> _Exercise details_
Beginning with the top line of the listing below, give again every line up to and including the line with "index mcp: (217, 124)"; pictures do not belong in the copy.

> _Available data_
>>>>

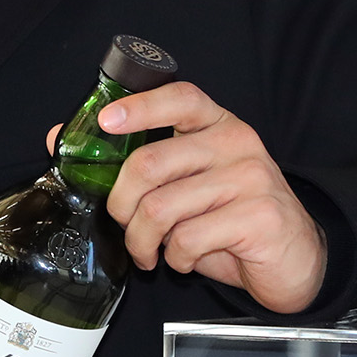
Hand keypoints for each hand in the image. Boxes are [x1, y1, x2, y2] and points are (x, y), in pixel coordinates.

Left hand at [51, 81, 326, 312]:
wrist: (296, 258)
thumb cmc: (232, 217)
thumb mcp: (185, 182)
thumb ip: (136, 159)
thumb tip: (60, 138)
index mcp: (217, 124)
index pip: (179, 98)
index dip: (139, 107)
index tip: (106, 122)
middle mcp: (237, 143)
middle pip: (151, 163)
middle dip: (121, 203)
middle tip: (123, 223)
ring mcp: (252, 178)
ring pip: (162, 208)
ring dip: (143, 240)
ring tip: (150, 250)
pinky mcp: (259, 217)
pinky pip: (189, 239)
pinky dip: (176, 258)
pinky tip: (185, 258)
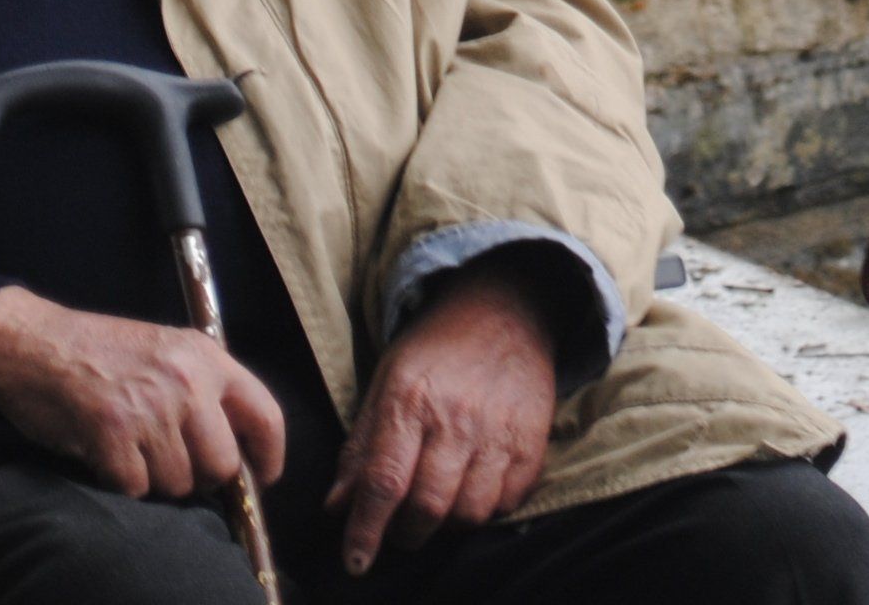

<<<<

> _Response area_
Hand keypoints for each hand in the image. Boxes are [x1, y1, x2, y2] and points are (x, y), in pixel coordinates.

Left hand at [51, 81, 326, 312]:
wrist: (296, 258)
thumb cmc: (232, 217)
thumb mcp: (185, 182)
thumb ip: (136, 159)
thumb tip: (60, 138)
index mcp: (217, 124)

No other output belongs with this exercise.